Lining up at the start of a race, shoes double-knotted, heart racing, playlist queued. You’ve trained, fueled, hydrated, and mentally prepped. Everything’s ready because you know that when the sprint begins, there’s no time to second-guess. As a runner, I’ve learned that success doesn’t come from the starting gun. It comes from the work you put in beforehand.
And that’s exactly how a Design Sprint works. No sneakers required.
Just like a real sprint, preparing for a Design Sprint takes intention, strategy, and teamwork. Without proper preparation, the five-day process can feel chaotic instead of creative. With the right foundation, it’s a fast and focused way to solve big problems, prototype solutions, and gain meaningful feedback before investing time and money into full execution.
Before we dive into how to prepare, let’s make sure we’re clear on what a Design Sprint actually is.
So, What is a Design Sprint?
Originally developed at Google Ventures, a Design Sprint is a five-day, structured process created to rapidly ideate, prototype, and test ideas. In Sprint: How to Solve Big Problems and Test New Ideas in Just Five Days, Jake Knapp, John Zeratsky, and Braden Kowitz break down this method:
- Day 1: Understand and Define – Identify your long-term goal and clarify the problem to solve.
- Day 2: Diverge – Sketch ideas individually before sharing with the group.
- Day 3: Decide – Narrow down ideas and storyboard the best ones.
- Day 4: Prototype – Build a quick, realistic version of the solution.
- Day 5: Test – Gather feedback from real users to inform next steps.
Pattie Belle Hastings, in The Sprint Handbook: A Step-by-Step Guide to Planning and Running Innovation Sprints, describes the Design Sprints as:
“A human-centered approach to problem-solving that inherently promotes experimentation, embraces failures as learning opportunities, and encourages a deep understanding of ambiguity.”
Design Sprints help you move quickly while staying focused, efficient, and user-centered, but they only work if you’re properly prepared.
How do you set the stage for a successful and productive sprint?
(Hint: it starts before Day 1.)

Assembling the Right Team
Just like a relay team needs a strong mix of speed, endurance, and strategy, your sprint team needs a balance of skills and perspectives. According to Knapp, every sprint should include:
- The Decider – the final decision-maker.
- The Facilitator – keeps the team on track and energized.

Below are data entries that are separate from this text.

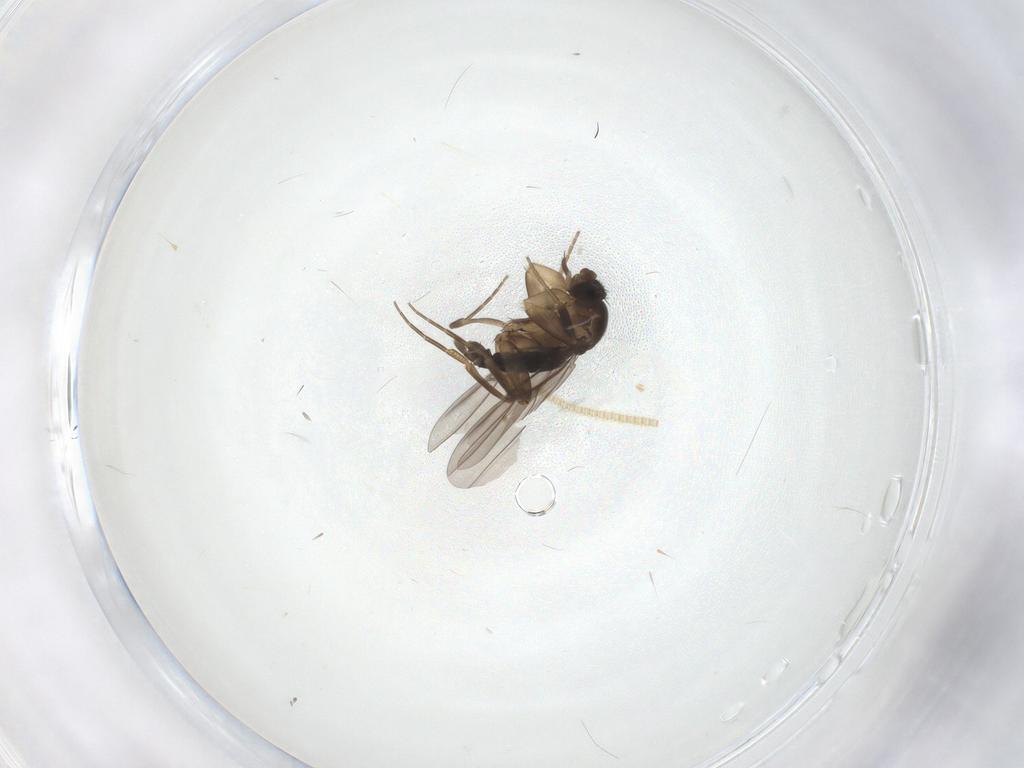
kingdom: Animalia
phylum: Arthropoda
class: Insecta
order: Diptera
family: Phoridae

- The Designer – visualizes and prototypes ideas.
- The Voice of the Customer – represents the user’s perspective.
A good way to match people to these roles? Try building a Personal User Manual.
“Personal User Manuals are most effective when they are short, succinct, and scannable. Ideally they should fit on a single page and the text should be active and engaging.” – Anna Brown
In her article “What is a Personal User Manual?,” Anna Brown explains that these one-pagers include your background, working style, communication preferences, strengths, and even what frustrates you. It’s a powerful tool for fostering empathy and building psychological safety on a team, which are both crucial for Design Sprints to thrive.
In “A Personal User Manual for Working With Me,” Luke Thomas adds that user manuals help accelerate relationship building with your team while reducing ambiguity at work. Not sure where to start? Try Thomas’s suggested prompts like:
- “An ideal day at work is…”
- “My superpower is…”
- “How I like to give and receive feedback…”
For inspiration, take a look at a section of my personal user manual below that I created on Miro.

Choosing the Right Challenge
Once your team is in place, the next step is defining the challenge. And no, it shouldn’t be a safe or easy one. Knapp encourages teams to “go after their most important problem…don’t go for the small win” (Knapp, 2016, p. 27).
Design Sprints are built to tackle tough questions: the ones that carry risk and reward. Think of it like choosing to run a marathon instead of a 5K. The stakes are higher, but so are the breakthroughs.
Focus on the problem that will make the biggest impact, even if it feels daunting. The structure of the sprint gives your team the support to take bold leaps.
Why Sprint?
Still wondering why you’d take the time for a Design Sprint? Hastings outlines several benefits:
- Speeds up product development
- Builds collaboration across teams
- Surfaces user feedback early and often
- Drives better decision-making
- Boosts morale and creativity
Design Sprints encourage experimentation without fear. They give you a playground to test ideas and fail forward before stakes get too high.
Final Thoughts
Design Sprints might not require running shoes, but they do require preparation and a strong sense of direction. Much like training for a real race, the goal is to do the groundwork before the big event, so that once you start, you can focus on performance, not uncertainty.
So lace up (figuratively), build your team, write your user manuals, identify your mountain to climb, and when you’re ready…sprint.